Some stories are longer than others. The first is about 4,000 words and the second less than 1,000, the longest being about 7,500, and the shortest a brief 300 or so. I mention this, not to be tediously definitive, but because some people may expect a sense of uniformity in their reading. They will not find it here—the stories in Widow are as diverse as their word counts.

From the almost “body-artist” introversion of “Widow,” we move to the consciousness-streaming memory of “The Long Table,” to the combination of raunchy sweetness, literary delicacy and sexual irony of “Boys.” Each story has its own identity, its own event, and it’s either up front and in-your-face, or standing half-hidden in background shadow.

Before starting to read, I imagined that Widow would be a book of essentially American stories, an anthology of mini Annie Proulxs and Don Delillos or some other internal monologues of nostalgic melodrama and folksy truisms. But although we do get this overpowering sense of place in “Gut,” the collection does have a more ecumenical dimension, and stories such as “Pink” and “Tattoo” and “Place” have a faint flavor of Jerzy Kosinski and an essence of Kafka (I won’t call it -esque) plus some traces of the liturgical bleakness of Donleavy’s purposely unAmerican, Fairy Tale of New York. This may or may not be born out of Latiolais’ formal background in English and Literature. That’s not to say, of course, that these inferred influences are anything more than unintentional; and they are, of course, totally original in their masquerade.
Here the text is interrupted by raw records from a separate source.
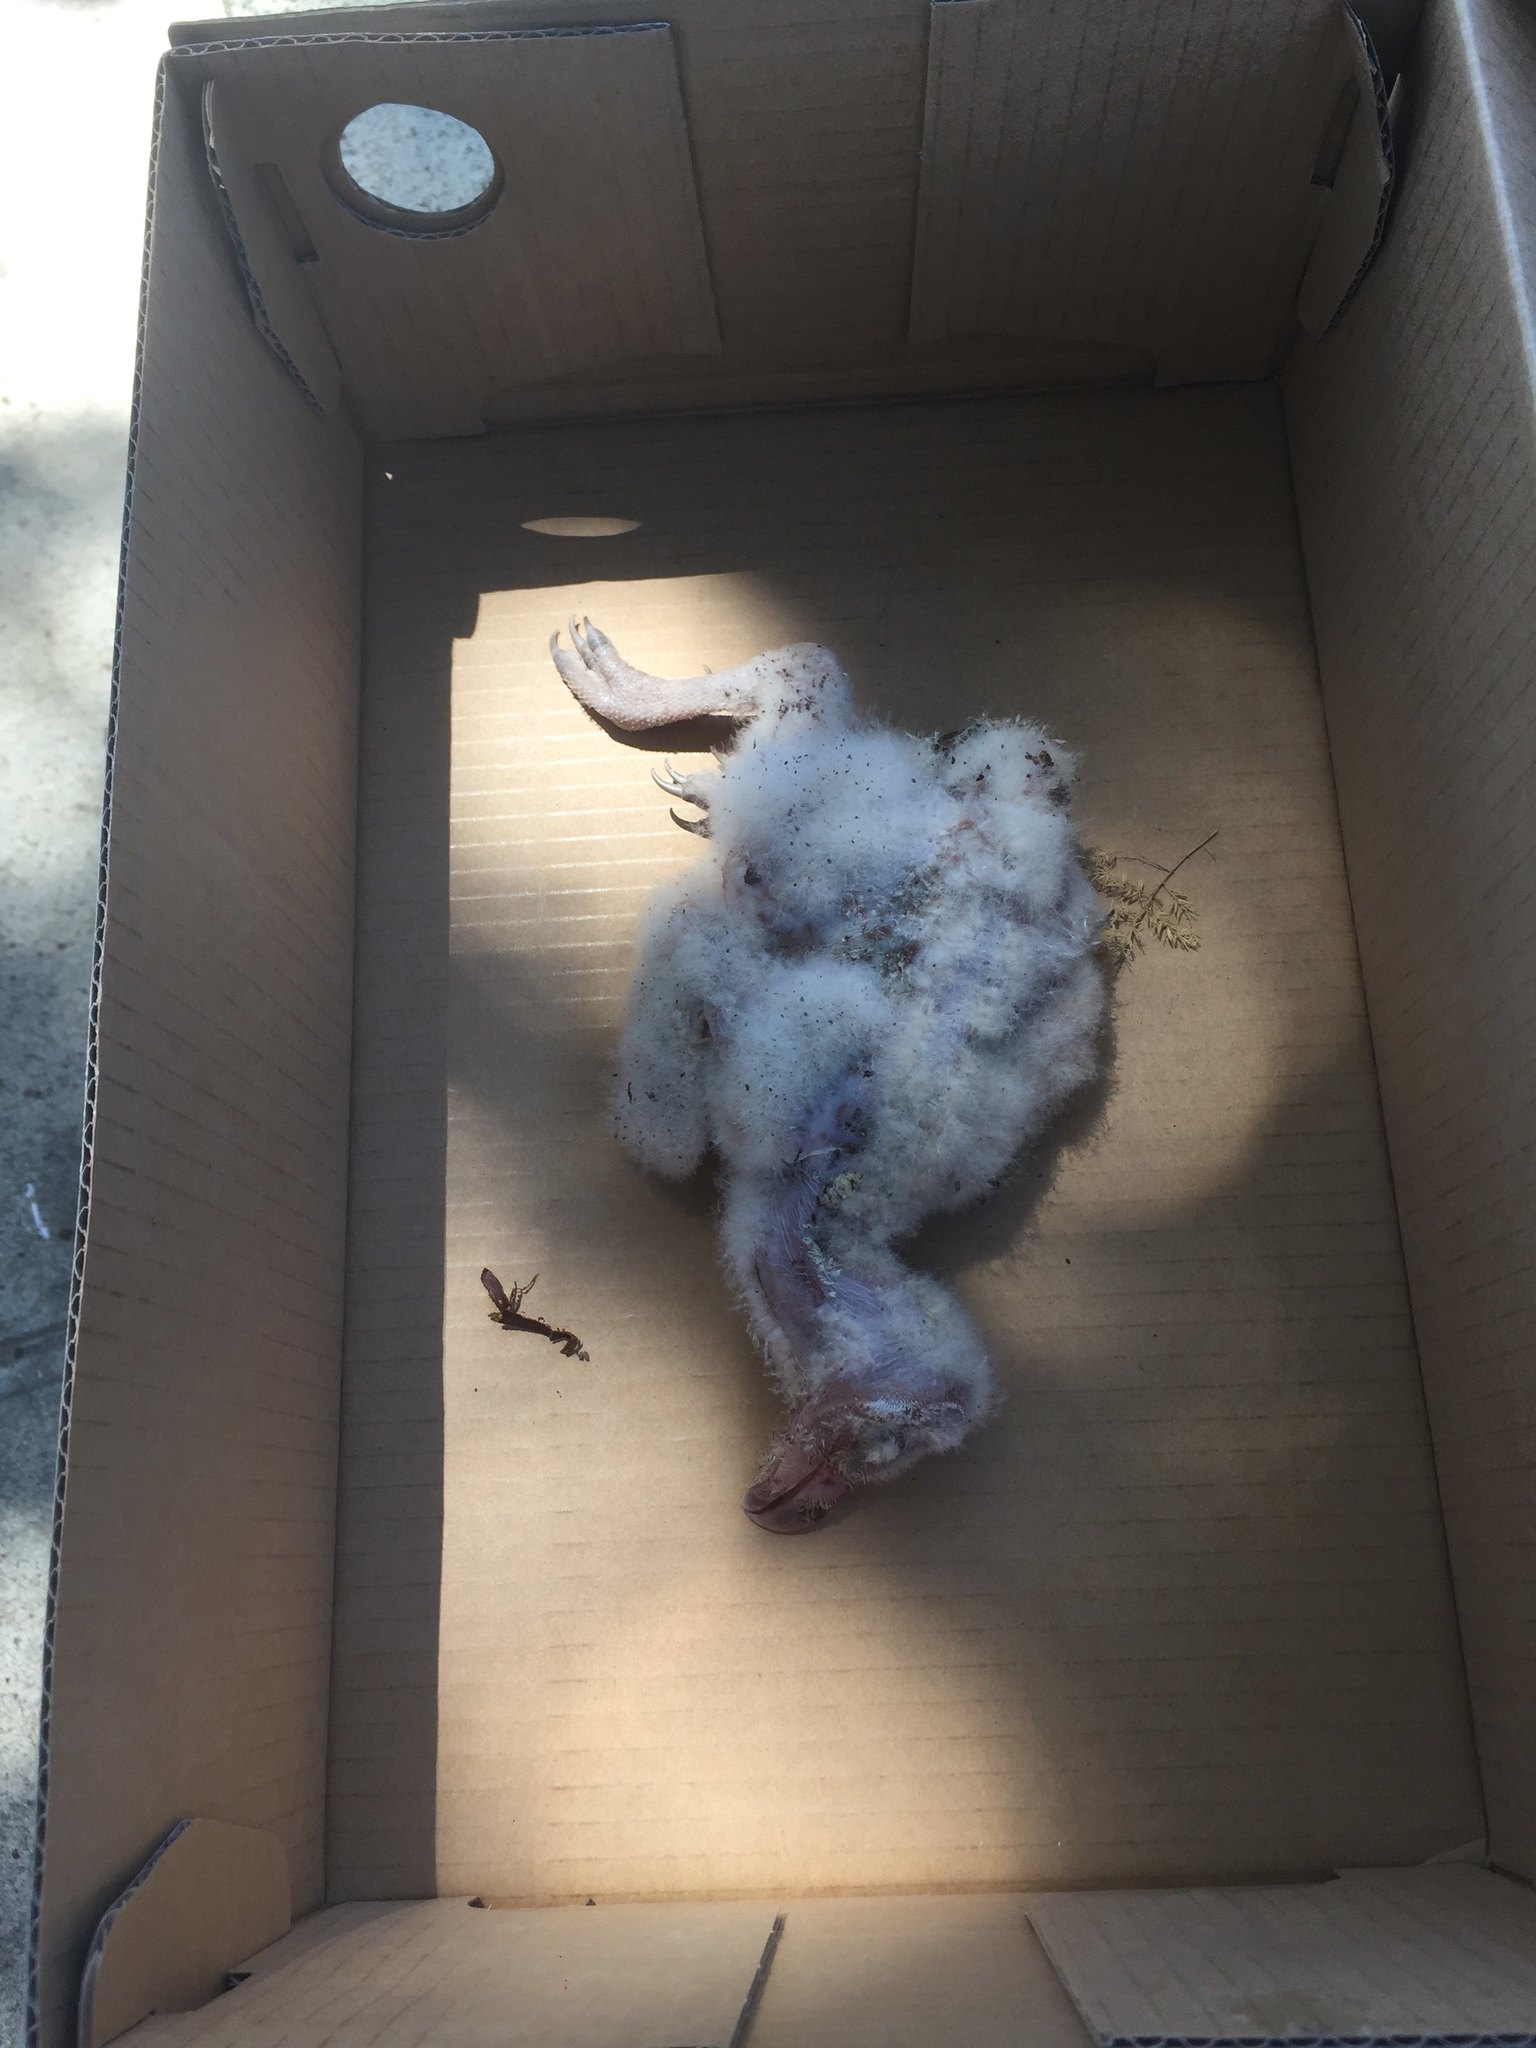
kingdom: Animalia
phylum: Chordata
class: Aves
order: Strigiformes
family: Tytonidae
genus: Tyto
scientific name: Tyto alba
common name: Barn owl
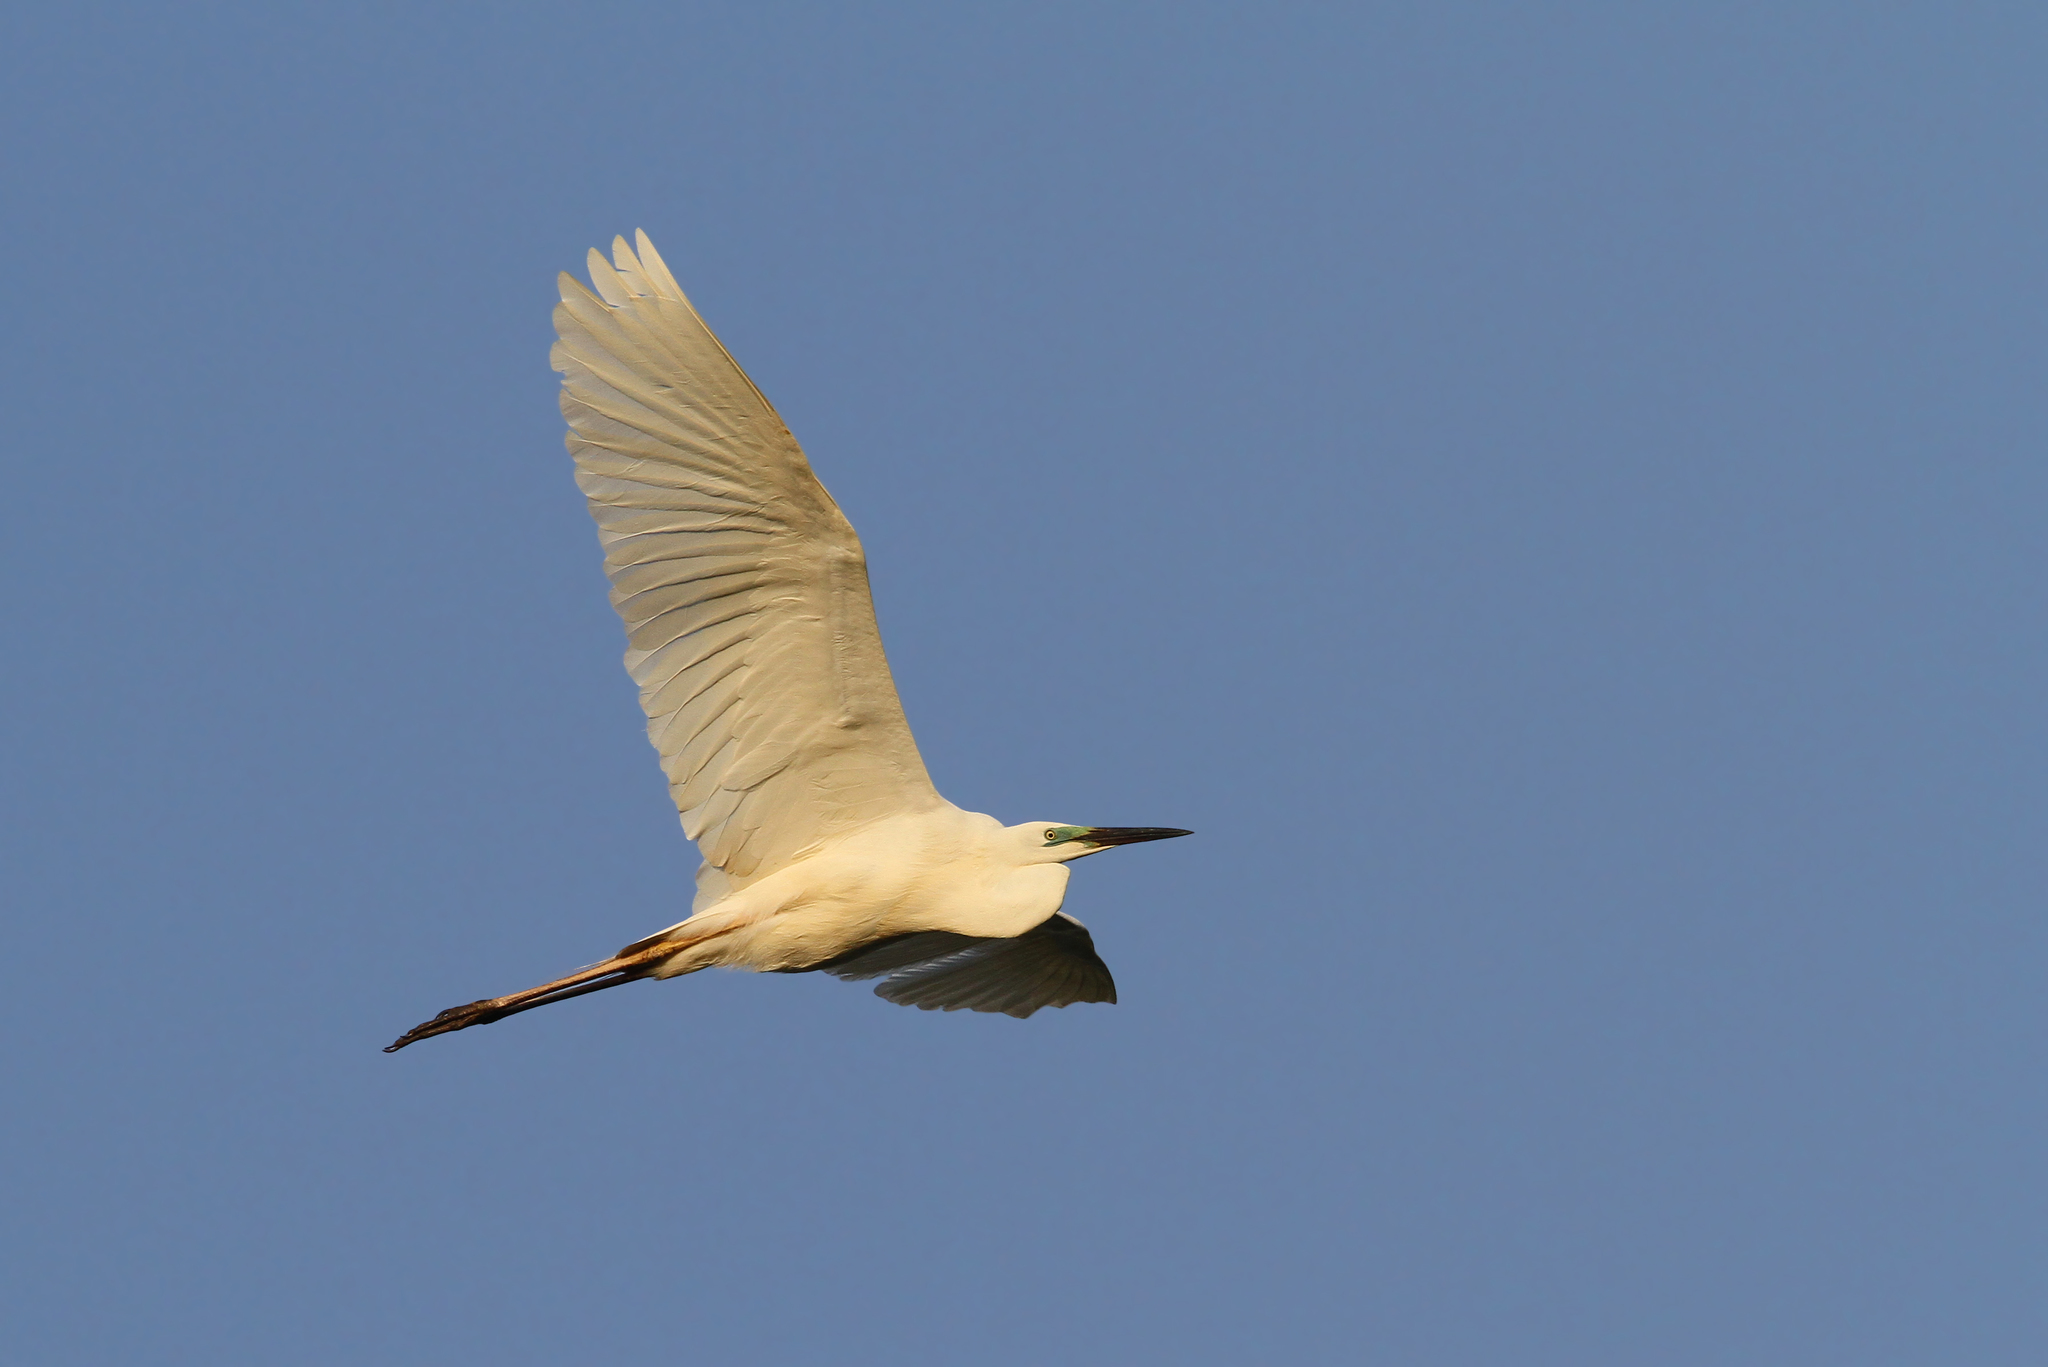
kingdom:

The harassed sensuality of the opening stories progresses through word-games and associations to “The Moon,” a tale merry in its Hansel/Gretelish folklore. It was reassuring to see that not all Latiolais’ widows were unapproachably aloof. Some were earthy and some were utilitarian, like in “Crazy,” and some had a sense of humor, like in the satirical “Damned Spot.”

The stories also move in time and are not stationary in tenure, though precise chronology is ambiguous. Time can also speed up and slow down, as in the slow-motion metaphorical abstraction of “Involution” and the alacrity of “Thorns” and the leisurely strolling pace of “Burqa.” In “Caduceus,” we get a hint of Latiolais’ love of poetry and a smell of the elegiac honesty of Louis MacNeice and the ghost of Sylvia Plath lurks somewhere within “Hoarding.” The stories get a bit political in “The Legal Case” and “Breathe,” though nothing too seditious, so the book maintains its sense of literary savoir faire to the end.

The writing itself is polite, feminist perhaps, and perhaps even a little elitist, but there is an underlying brutality that is self-parodying in its ruthlessness, in its uncompromising and unapologetic attitude, which is a perfect counterpoint to the literary chic.

In conclusion and on a personal note—because you have to get personal with this book or you miss the point—the stories made me think about the women in my own life: wife and mother, and what the word widow might mean to them. My mother was a widow for many years, but never spoke much about it. I asked my wife what the word meant to her and she said, quite tellingly, “me, as I was before you, and as I would be again . . . but different.”

The widows in this book have no names, and this titular vacuum lends to the notion that the book could just as easily be called Widowers— such is the gender-transcending nature and appeal of the collection.